Het beroep tot nietigverklaring

59.
    Verzoekster voert vijf middelen tot nietigverklaring aan, te weten schending van verordening nr. 2950/83, onjuiste beoordeling van de feiten, schending van de beginselen van bescherming van het gewettigd vertrouwen en van rechtszekerheid, schending van verkregen rechten en, ten slotte, schending van het evenredigheidsbeginsel.

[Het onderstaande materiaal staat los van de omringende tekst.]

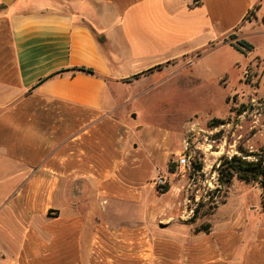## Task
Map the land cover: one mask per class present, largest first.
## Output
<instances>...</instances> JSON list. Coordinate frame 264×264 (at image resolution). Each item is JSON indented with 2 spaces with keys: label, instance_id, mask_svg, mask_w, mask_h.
<instances>
[{
  "label": "crops",
  "instance_id": "obj_1",
  "mask_svg": "<svg viewBox=\"0 0 264 264\" xmlns=\"http://www.w3.org/2000/svg\"><path fill=\"white\" fill-rule=\"evenodd\" d=\"M258 18L264 0H0V264H264L263 224L178 212L177 132L107 96L202 78Z\"/></svg>",
  "mask_w": 264,
  "mask_h": 264
},
{
  "label": "rangeland",
  "instance_id": "obj_2",
  "mask_svg": "<svg viewBox=\"0 0 264 264\" xmlns=\"http://www.w3.org/2000/svg\"><path fill=\"white\" fill-rule=\"evenodd\" d=\"M28 6L32 8L36 3L32 1ZM252 19L251 14L248 20ZM255 25L264 29L261 18ZM228 38L236 42L237 34ZM250 42L254 50L249 57L234 46L242 54L218 51L208 56L203 77L196 80L183 76L169 80L162 75L147 80L143 86L139 84L134 90L122 86L117 90L118 95L113 83L108 89V103L120 104L119 115L126 117L131 125L177 132L178 164L185 142L191 143L196 171L190 172L179 165L181 171L173 173L176 177L179 173L177 179L184 177L178 210L181 215L189 213L193 218L195 208L199 216L214 209L212 214L200 218V226L209 224L210 219L217 223L227 217H244L249 223L258 221L264 225L260 184L234 179L226 187L219 183L217 171L221 158L241 155L240 148L254 154L248 159L264 160V36L257 35ZM107 54L112 59L108 50ZM212 118L227 123L211 128L208 124Z\"/></svg>",
  "mask_w": 264,
  "mask_h": 264
},
{
  "label": "trees",
  "instance_id": "obj_3",
  "mask_svg": "<svg viewBox=\"0 0 264 264\" xmlns=\"http://www.w3.org/2000/svg\"><path fill=\"white\" fill-rule=\"evenodd\" d=\"M231 45L237 48L244 54L251 52L254 50V46L245 41V40H236V42H231ZM72 75H75L76 72H83L90 75H95V71L90 68H75L72 70ZM67 71H61L53 74L52 76L56 75H64ZM51 76V77H52ZM227 120L220 119V118H212L209 122V127L217 128L221 125H225ZM239 152L241 155H233L232 157H222L220 160V164L218 166V181L223 186L229 187L230 184L234 179L245 183H258L262 189V204L264 206V160L257 158L256 160H250L248 157L254 156V154L245 152L243 149L240 148ZM172 171V166H170ZM161 191H167L168 186H159ZM226 202L224 201L223 204ZM214 209L208 210L202 216H206L212 214ZM199 216L198 208L194 210V216L192 220H196L197 218H201ZM210 228V224L201 226L198 228L197 231H208Z\"/></svg>",
  "mask_w": 264,
  "mask_h": 264
},
{
  "label": "built area",
  "instance_id": "obj_4",
  "mask_svg": "<svg viewBox=\"0 0 264 264\" xmlns=\"http://www.w3.org/2000/svg\"><path fill=\"white\" fill-rule=\"evenodd\" d=\"M194 153L195 152L191 146V143L189 141H186L184 148H183V154H182L181 158L179 159V165L188 169V171H190V172L196 171L195 165L193 163ZM158 185L164 186L165 185L164 179H159Z\"/></svg>",
  "mask_w": 264,
  "mask_h": 264
}]
</instances>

Het eerste middel: schending van verordening nr. 2950/83

Argumenten van partijen

60.
    Verzoekster merkt op, dat het DAFSE in oktober 1988, overeenkomstig artikel 5, lid 4, van verordening nr. 2950/83, de feitelijke en boekhoudkundige juistheid van de gegevens in de aanvraag om betaling van het saldo heeft bevestigd. Nadat die bevestiging was toegezonden aan de Commissie, miste iedere tussenkomst van de betrokken lidstaat bij de behandeling van het dossier wettelijke grondslag. De toepasselijke regeling, meer in het bijzonder verordening nr. 2950/83, voorziet immers niet in de mogelijkheid, dat die lidstaat het dossier aan een „heronderzoek” onderwerpt en de bevestiging wijzigt, gelijk DAFSE in casu heeft gedaan.

61.
    De betrokken lidstaat, zo betoogt verzoekster, moet vóór de bevestiging onderzoeken, of er sprake is van onregelmatigheden. Anders zou hij immers een valse bevestiging afgeven. Op de aanvraag om betaling van het saldo had het DAFSE slechts één van de twee volgende beslissingen kunnen nemen: vaststellen dat de voorgelegde gegevens juist waren en deze bevestigen, of vaststellen dat zij onjuist waren en, in dat geval, de bevestiging weigeren. Door de aanvraag om betaling van het saldo te bevestigen, heeft het DAFSE de gegevens in die aanvraag dus definitief goedgekeurd.

62.
    Ten slotte merkt verzoekster op, dat bovengenoemd heronderzoek is verricht door de IGF, die evenwel noch gerechtigd is de acties van het ESF te controleren, noch technisch in staat is zich uit te spreken over de toepassing van de communautaire voorschriften.

63.
Verweerster betwist verzoeksters betoog en verwijst hiervoor naar het arrest van het Gerecht van 15 september 1998, Branco/Commissie (T-142/97, Jurispr. blz. II-3567).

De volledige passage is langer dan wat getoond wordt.